── Çalışma metni ──

İSTANBUL (İHA) - Makarios'un ardından ilk kez bir Rum siyasi lider Türkiye'yi ziyaret ediyor. Başbakan Recep Tayyip Erdoğan'ın davetiyle Türkiye'ye gelen Kıbrıslı Rumlar'ın ana muhalefet partisi Demokratik Seferberlik Partisi'nin (DİSİ) lideri Nikos Anastasiadis, "Eğer Türkiye'den olumlu tepki gelirse, Kuzey Kıbrıs'ta nisan ayında yapılacak cumhurbaşkanlığı seçimlerinden sonra bir girişim olabilir. Bu sefer eskiden yaptığımız hataların hiçbirini yapmadan, çok daha kalıcı, yaşayabilir bir çözüme ulaşabiliriz" dedi.

───
── Veri kesiti ──

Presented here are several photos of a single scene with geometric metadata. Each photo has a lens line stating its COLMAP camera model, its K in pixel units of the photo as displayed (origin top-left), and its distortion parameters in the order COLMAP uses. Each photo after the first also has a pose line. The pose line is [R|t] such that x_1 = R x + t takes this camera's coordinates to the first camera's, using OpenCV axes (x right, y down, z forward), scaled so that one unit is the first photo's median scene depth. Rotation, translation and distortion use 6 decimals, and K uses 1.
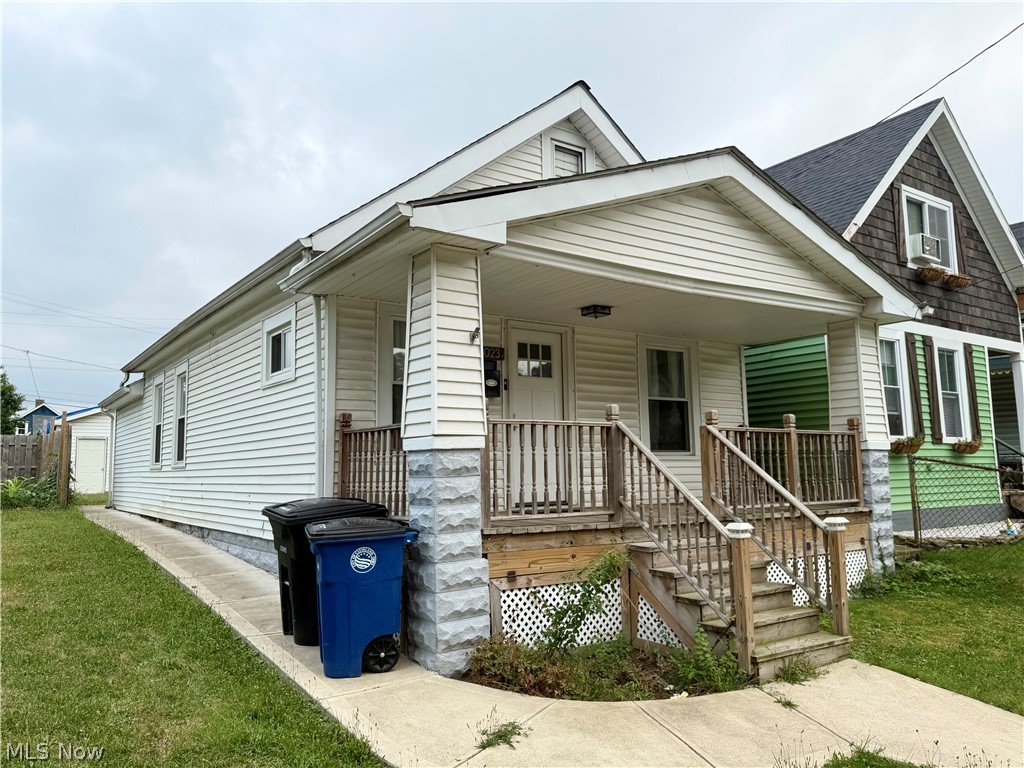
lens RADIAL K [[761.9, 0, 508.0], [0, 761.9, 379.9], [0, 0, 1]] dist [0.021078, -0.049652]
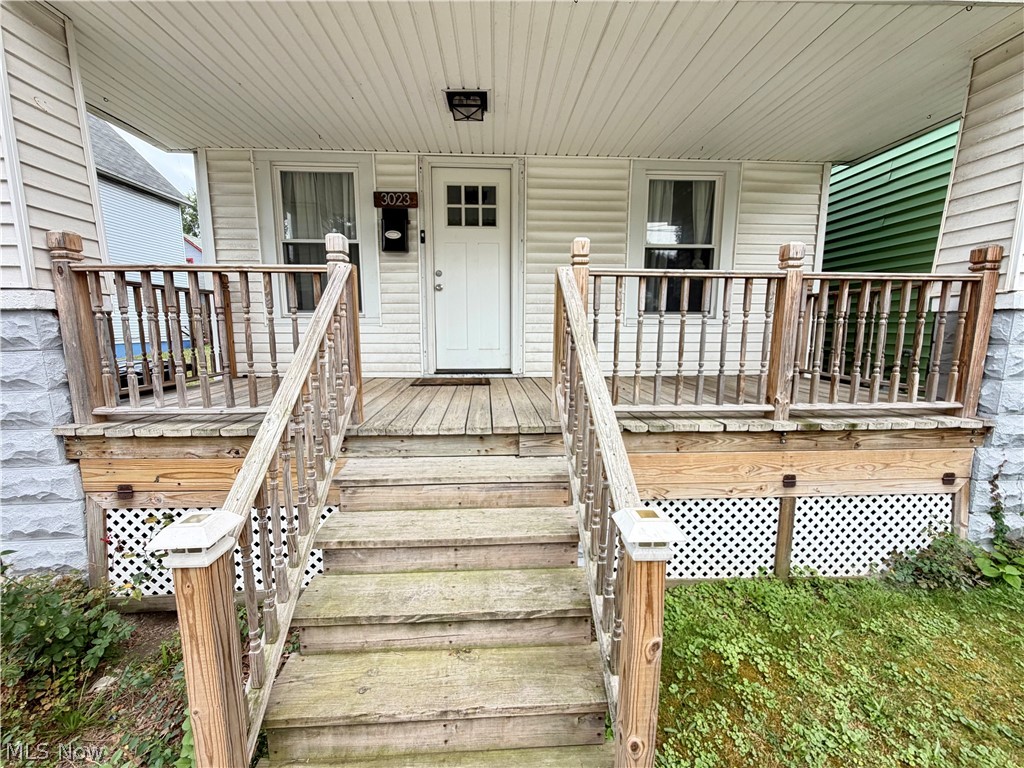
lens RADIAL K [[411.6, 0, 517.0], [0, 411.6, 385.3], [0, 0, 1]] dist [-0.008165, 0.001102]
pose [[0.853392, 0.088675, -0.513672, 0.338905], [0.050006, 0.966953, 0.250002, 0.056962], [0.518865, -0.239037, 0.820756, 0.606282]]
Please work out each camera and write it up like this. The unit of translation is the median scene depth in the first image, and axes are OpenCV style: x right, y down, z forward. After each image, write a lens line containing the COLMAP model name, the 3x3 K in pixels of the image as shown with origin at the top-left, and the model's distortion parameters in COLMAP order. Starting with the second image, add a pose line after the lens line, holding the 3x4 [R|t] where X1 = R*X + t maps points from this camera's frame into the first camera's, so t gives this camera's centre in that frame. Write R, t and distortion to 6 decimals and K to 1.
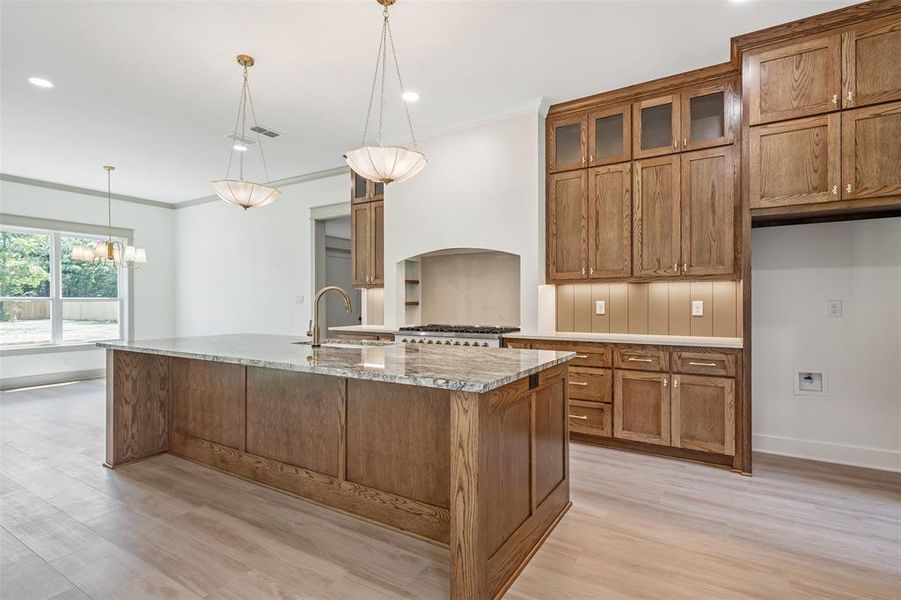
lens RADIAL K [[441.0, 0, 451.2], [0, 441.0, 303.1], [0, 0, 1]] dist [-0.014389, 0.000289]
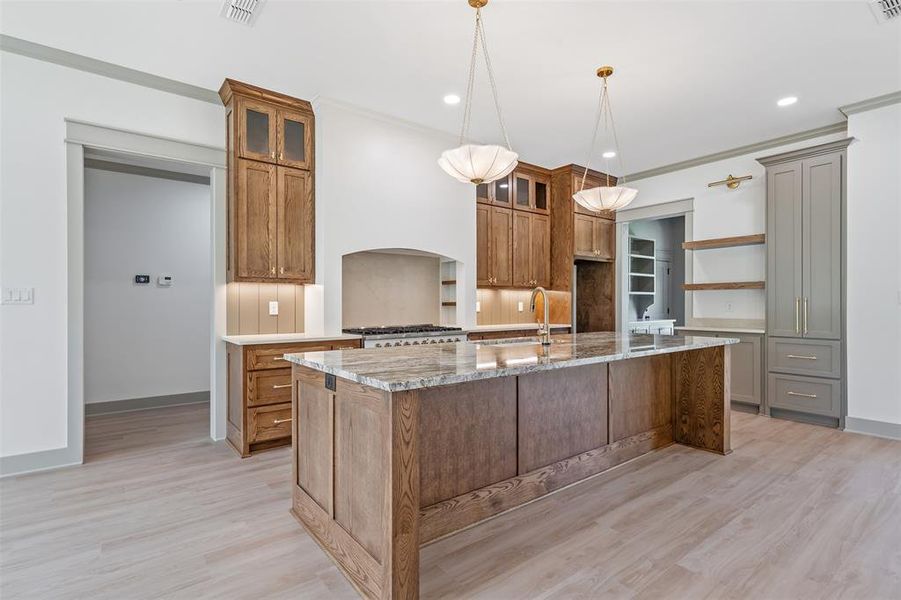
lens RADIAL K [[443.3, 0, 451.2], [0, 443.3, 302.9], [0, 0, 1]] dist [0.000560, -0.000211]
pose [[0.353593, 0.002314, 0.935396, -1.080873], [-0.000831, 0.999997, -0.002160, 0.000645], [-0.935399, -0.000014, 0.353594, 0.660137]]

───
── Veri kesiti ──

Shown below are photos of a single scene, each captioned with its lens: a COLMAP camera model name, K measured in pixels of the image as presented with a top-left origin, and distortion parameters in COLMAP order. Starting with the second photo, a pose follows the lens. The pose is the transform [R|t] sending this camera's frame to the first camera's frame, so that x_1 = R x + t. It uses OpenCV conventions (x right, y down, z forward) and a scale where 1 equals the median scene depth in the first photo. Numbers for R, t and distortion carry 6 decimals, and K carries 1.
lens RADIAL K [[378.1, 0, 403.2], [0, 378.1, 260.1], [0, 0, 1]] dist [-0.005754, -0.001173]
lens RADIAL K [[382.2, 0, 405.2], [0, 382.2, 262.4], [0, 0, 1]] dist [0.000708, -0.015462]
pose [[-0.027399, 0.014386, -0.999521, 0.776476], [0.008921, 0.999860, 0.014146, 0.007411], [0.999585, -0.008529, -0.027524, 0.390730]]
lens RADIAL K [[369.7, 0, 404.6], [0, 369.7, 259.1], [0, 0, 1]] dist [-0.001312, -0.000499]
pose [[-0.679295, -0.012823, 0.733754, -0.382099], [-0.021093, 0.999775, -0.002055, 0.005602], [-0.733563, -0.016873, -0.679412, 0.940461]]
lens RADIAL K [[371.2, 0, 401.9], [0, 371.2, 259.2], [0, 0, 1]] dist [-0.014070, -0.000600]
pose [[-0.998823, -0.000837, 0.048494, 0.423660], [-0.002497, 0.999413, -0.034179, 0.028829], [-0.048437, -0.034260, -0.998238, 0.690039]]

───
── Veri kesiti ──

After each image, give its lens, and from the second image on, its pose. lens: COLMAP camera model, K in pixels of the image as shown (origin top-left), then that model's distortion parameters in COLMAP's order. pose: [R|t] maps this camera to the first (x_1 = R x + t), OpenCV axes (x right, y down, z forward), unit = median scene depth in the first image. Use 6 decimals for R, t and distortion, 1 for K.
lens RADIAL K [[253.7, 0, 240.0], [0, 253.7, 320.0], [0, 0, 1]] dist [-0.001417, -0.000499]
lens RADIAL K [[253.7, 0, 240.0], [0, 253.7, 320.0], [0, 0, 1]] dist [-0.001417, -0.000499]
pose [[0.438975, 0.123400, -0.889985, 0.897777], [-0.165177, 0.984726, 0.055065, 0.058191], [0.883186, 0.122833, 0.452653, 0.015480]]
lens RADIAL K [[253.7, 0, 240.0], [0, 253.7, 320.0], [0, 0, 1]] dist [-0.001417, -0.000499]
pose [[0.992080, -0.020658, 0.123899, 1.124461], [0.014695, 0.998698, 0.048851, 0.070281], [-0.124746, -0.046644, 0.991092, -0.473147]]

───

#### Alıştırma yönergesi
Çalışma metnine göre Nikos Anastasiadis Türkiye'ye kimin davetiyle geliyor? Bu kayıtlar başka bir kaynaktan alınmıştır.

#### Alıştırma yanıtı
Başbakan Recep Tayyip Erdoğan'ın davetiyle.